Die Beteiligten wollen die Lage nicht mehr akzeptieren. In Stuttgart hat der Verband der Krankenhäuser jüngst einen Vorstoß bei den Krankenkassen beschlossen. Der Gemeinderat soll demnächst darüber diskutieren. Auf Landesebene will das DRK auf die Regierung zugehen. „Das muss der Gesetzgeber regeln“, fordert Sprecher Udo Bangerter. Ziel: eine Festschreibung der Zeit, in der ein Krankentransport da sein muss, ähnlich wie bei der Notfallrettung. Das könnte die Grundlage für mehr Geld von den Krankenkassen sein.

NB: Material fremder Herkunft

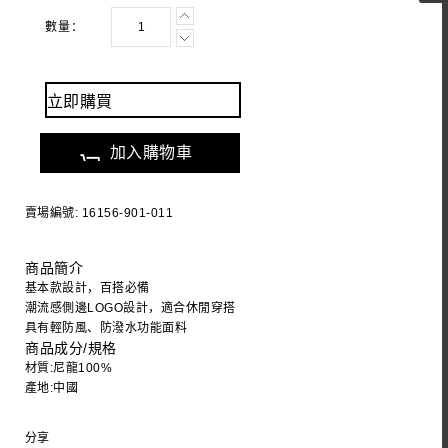
數量：
立即購買
加入購物車
賣場編號: 16156-901-011
商品簡介
基本款設計，百搭必備
潮流感側邊LOGO設計，適合休閒穿搭
具有輕防風、防潑水功能面料
商品成分/規格
材質:尼龍100%
產地:中國
分享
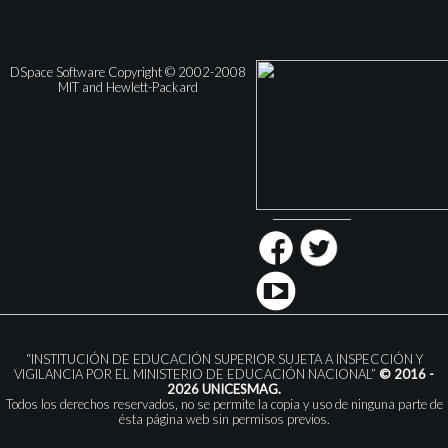
DSpace Software Copyright © 2002-2008
MIT and Hewlett-Packard
“INSTITUCIÓN DE EDUCACIÓN SUPERIOR SUJETA A INSPECCIÓN Y
VIGILANCIA POR EL MINISTERIO DE EDUCACIÓN NACIONAL”
© 2016 -
2026 UNICESMAG.
Todos los derechos reservados, no se permite la copia y uso de ninguna parte de
ésta página web sin permisos previos.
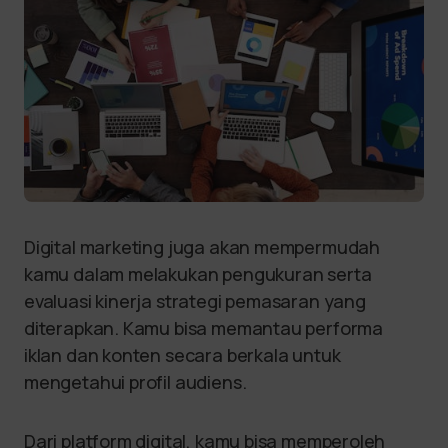
Digital marketing juga akan mempermudah
kamu dalam melakukan pengukuran serta
evaluasi kinerja strategi pemasaran yang
diterapkan. Kamu bisa memantau performa
iklan dan konten secara berkala untuk
mengetahui profil audiens.
Dari platform digital, kamu bisa memperoleh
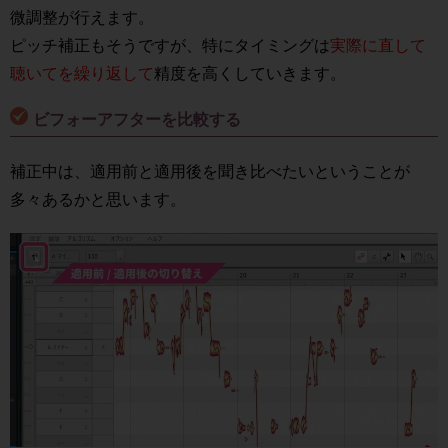
微調整が行えます。
ピッチ補正もそうですが、特にタイミングは
実際に直して
聴いてを繰り返して
精度を高くしていきます。
ビフォーアフターを比較する
補正中は、適用前と適用後を聞き比べたいということが
多々あるかと思います。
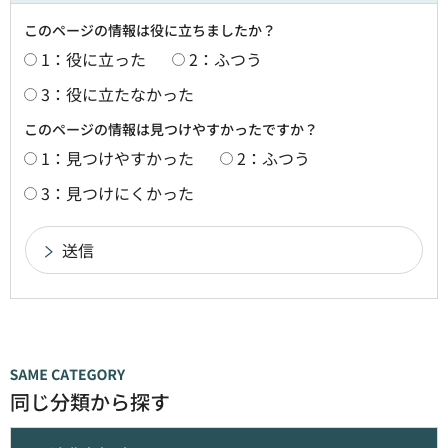
このページの情報は役に立ちましたか？
1：役に立った
2：ふつう
3：役に立たなかった
このページの情報は見つけやすかったですか？
1：見つけやすかった
2：ふつう
3：見つけにくかった
同じ分類から探す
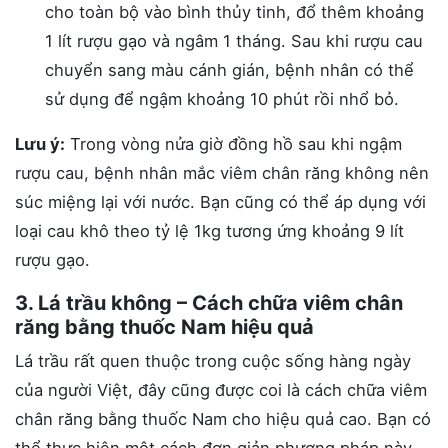
cho toàn bộ vào bình thủy tinh, đổ thêm khoảng
1 lít rượu gạo và ngâm 1 tháng. Sau khi rượu cau
chuyển sang màu cánh gián, bệnh nhân có thể
sử dụng để ngậm khoảng 10 phút rồi nhổ bỏ.
Lưu ý:
Trong vòng nửa giờ đồng hồ sau khi ngậm
rượu cau, bệnh nhân mắc viêm chân răng không nên
súc miệng lại với nước. Bạn cũng có thể áp dụng với
loại cau khô theo tỷ lệ 1kg tương ứng khoảng 9 lít
rượu gạo.
3. Lá trầu không – Cách chữa viêm chân
răng bằng thuốc Nam hiệu quả
Lá trầu rất quen thuộc trong cuộc sống hàng ngày
của người Việt, đây cũng được coi là cách chữa viêm
chân răng bằng thuốc Nam cho hiệu quả cao. Bạn có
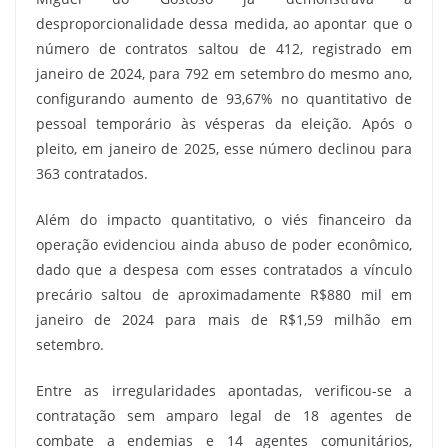
desproporcionalidade dessa medida, ao apontar que o
número de contratos saltou de 412, registrado em
janeiro de 2024, para 792 em setembro do mesmo ano,
configurando aumento de 93,67% no quantitativo de
pessoal temporário às vésperas da eleição. Após o
pleito, em janeiro de 2025, esse número declinou para
363 contratados.
Além do impacto quantitativo, o viés financeiro da
operação evidenciou ainda abuso de poder econômico,
dado que a despesa com esses contratados a vínculo
precário saltou de aproximadamente R$880 mil em
janeiro de 2024 para mais de R$1,59 milhão em
setembro.
Entre as irregularidades apontadas, verificou-se a
contratação sem amparo legal de 18 agentes de
combate a endemias e 14 agentes comunitários,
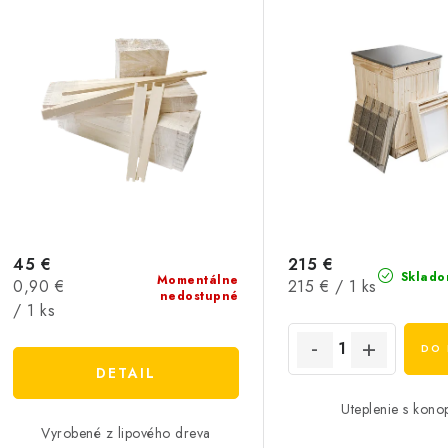
45 €
215 €
Sklado
Momentálne
Jednotková
Jednotková
0,90 €
215 € / 1 ks
nedostupné
cena:
cena:
/ 1 ks
DO 
DETAIL
Uteplenie s kono
Vyrobené z lipového dreva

Mit viel Gegenliebe dürfen DRK und Krankenhäuser nicht rechnen. Zwar müsse man unzumutbaren Wartezeiten entgegenwirken, heißt es im Innenministerium, aber eine gesetzliche Regelung sei wegen des „hohen Vorhalteaufwands und der damit verbundenen Mehrkosten“ schwierig. Die Partner müssten sich schlicht einigen.

Das ist nicht so einfach. Eine Art Hilfsfrist für KTW lehne man ab, sagt eine Sprecherin der AOK. Der Krankentransport im Land funktioniere, nur „in Spitzenlastzeiten kann es mitunter zu Überschreitungen kommen“. Die Kassen versuchten, dafür Entlastung herbeizuführen – indem man manche Patienten auf spezielle Taxis umbucht, wo immer das geht. „In der Region Stuttgart und Esslingen werden derzeit zwölf zusätzliche Fahrzeuge eingesetzt, um vertretbare Bedienzeiten zu erreichen.“ Für viele Beteiligte ist das nur ein Tropfen auf den heißen Stein.